Calling the potential conflict a "noble war," Hitchens insisted that the case for regime change was "complete." The Kurds in the north, freed from Saddam Hussein’s "horrific tyranny" by the protective umbrella of the no-fly zone, have successfully demonstrated that political transformation in the region is possible. They have created a vibrant civil society in just over a decade. Intervention in Iraq becomes entirely justifi ed, Hitchens said, when this fact is added to four other crucial considerations—Iraq’s weapons of genocide, the regime’s relationship to "international gangsterism," the need to safeguard the world’s oil resources, and the responsibility to punish and prevent ethnicide. Intervention is not only the right course of action but also a way "to redeem some of our past failings and mistakes and betrayals."
Galston countered that the Administration’s "policy of unilateral action based on a doctrine of preemption" or "prevention" carries an unacceptable price and sets an unacceptable precedent in international affairs. He acknowledged the grave nature of the forces arrayed against us, but said that "the issue is not whether to resist them but rather how. Applying to sovereign states measures appropriate for fighting "non-state or transnational terrorism" undermines the system of international law that, in the long run , best serves American interests. "When we legislate foreign policy for ourselves," Galston warned, "we are legislating foreign policy for the world, and so we must think systemically." Because Iraq is not "a direct threat to the territory and people of the United States," current circumstances do not justify military action against it.

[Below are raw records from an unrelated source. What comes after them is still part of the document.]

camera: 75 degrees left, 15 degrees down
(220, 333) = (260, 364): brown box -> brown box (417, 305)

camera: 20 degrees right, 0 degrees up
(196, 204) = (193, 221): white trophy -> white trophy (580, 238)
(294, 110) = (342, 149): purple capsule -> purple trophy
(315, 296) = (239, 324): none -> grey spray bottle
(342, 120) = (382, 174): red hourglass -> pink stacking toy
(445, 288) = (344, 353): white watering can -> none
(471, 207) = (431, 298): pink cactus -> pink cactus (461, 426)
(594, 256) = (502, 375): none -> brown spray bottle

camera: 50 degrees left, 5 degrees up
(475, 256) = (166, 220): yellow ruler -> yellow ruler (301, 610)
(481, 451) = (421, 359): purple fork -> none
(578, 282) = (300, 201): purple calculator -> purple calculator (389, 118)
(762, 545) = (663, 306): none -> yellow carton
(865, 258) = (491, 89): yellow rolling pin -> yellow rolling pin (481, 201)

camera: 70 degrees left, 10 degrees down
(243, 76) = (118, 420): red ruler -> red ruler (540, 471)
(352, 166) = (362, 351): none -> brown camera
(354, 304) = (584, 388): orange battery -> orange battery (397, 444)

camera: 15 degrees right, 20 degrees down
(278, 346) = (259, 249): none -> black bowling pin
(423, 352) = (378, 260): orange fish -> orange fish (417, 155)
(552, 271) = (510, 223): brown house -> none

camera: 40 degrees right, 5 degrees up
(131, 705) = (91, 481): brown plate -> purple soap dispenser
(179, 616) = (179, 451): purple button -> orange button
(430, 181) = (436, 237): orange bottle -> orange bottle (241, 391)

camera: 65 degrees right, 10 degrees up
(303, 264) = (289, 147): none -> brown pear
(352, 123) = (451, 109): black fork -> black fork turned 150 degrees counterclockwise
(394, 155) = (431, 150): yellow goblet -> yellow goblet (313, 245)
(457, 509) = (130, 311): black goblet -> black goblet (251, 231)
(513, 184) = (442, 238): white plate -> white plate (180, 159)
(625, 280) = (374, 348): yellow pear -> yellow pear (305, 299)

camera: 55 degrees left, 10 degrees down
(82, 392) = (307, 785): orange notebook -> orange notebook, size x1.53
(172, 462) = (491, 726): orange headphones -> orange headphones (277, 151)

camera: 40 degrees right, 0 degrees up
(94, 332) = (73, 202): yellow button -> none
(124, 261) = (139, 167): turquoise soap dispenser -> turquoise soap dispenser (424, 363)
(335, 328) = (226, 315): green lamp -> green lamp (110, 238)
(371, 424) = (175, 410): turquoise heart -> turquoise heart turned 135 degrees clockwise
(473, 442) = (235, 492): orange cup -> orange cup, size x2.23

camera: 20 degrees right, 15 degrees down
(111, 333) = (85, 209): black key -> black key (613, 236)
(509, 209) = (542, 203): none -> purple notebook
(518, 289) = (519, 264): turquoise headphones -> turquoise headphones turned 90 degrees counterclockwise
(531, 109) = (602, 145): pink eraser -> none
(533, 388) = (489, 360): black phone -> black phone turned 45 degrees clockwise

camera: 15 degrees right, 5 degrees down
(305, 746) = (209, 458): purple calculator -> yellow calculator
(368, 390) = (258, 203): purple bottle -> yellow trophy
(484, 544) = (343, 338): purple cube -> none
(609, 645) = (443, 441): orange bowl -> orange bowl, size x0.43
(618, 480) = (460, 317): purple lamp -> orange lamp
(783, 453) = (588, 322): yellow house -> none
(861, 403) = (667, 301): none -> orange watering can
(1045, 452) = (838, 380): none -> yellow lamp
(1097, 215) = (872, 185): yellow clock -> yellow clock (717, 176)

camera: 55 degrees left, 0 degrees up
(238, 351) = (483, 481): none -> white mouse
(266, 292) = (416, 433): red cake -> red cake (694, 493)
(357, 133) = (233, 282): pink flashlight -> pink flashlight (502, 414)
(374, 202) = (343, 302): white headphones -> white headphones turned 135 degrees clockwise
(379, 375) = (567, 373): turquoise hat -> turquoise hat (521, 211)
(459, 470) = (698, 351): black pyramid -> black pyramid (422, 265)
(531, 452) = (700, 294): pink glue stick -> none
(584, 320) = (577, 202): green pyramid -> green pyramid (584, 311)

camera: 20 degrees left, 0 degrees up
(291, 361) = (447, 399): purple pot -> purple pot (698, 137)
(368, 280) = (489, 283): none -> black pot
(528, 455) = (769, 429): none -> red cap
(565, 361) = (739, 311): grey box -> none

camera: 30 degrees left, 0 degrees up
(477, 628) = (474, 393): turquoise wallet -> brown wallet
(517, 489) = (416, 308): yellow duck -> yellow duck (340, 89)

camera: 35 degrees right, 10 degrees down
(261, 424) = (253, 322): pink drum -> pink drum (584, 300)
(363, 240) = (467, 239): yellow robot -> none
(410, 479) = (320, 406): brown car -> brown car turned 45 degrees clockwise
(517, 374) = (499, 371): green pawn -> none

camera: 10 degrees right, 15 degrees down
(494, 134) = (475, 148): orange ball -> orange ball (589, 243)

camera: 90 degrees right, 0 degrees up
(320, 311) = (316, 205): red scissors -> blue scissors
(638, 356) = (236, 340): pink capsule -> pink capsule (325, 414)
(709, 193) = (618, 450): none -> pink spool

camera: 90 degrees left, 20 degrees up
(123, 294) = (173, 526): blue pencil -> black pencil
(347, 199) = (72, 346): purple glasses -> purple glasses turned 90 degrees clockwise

Turning to the just war tradition for guidance, Weigel noted that "new realities of international public life and new weapons technologies have posed new questions." Among the most urgent is whether the "notion of aggression underway can be limited, as it often has been in the past, to classic cross-border attack." Weigel argued that it cannot, that rogue states with weapons of mass destruction indeed constitute "aggression underway" and forfeit their right to sovereign immunity. Furthermore, denying them "the capacity to create lethal disorder in world affairs serves the cause of world order." He went on to attack the widespread claim that the United Nations is "the only competent authority legitimating the use of force," to examine the misuse of the classic just war criterion of "last resort," and to emphasize that the just war tradition is meant to serve "responsible public authorities" who must be the ones to "make the call."
A lively exchange, moderated by Center vice president Michael Cromartie, followed. Among those participating were Michael Barone of U.S. News & World Report, Andrew Ferguson of Bloomberg News, Craig Gilbert of the Milwaukee Journal Sentinel , Cragg Hines of the Houston Chronicle, Steven Lagerfeld of the Wilson Quarterly, Jay Tolson of U.S. News & World Report , Karen Tumulty of Time, and Peter Wehner of the White House.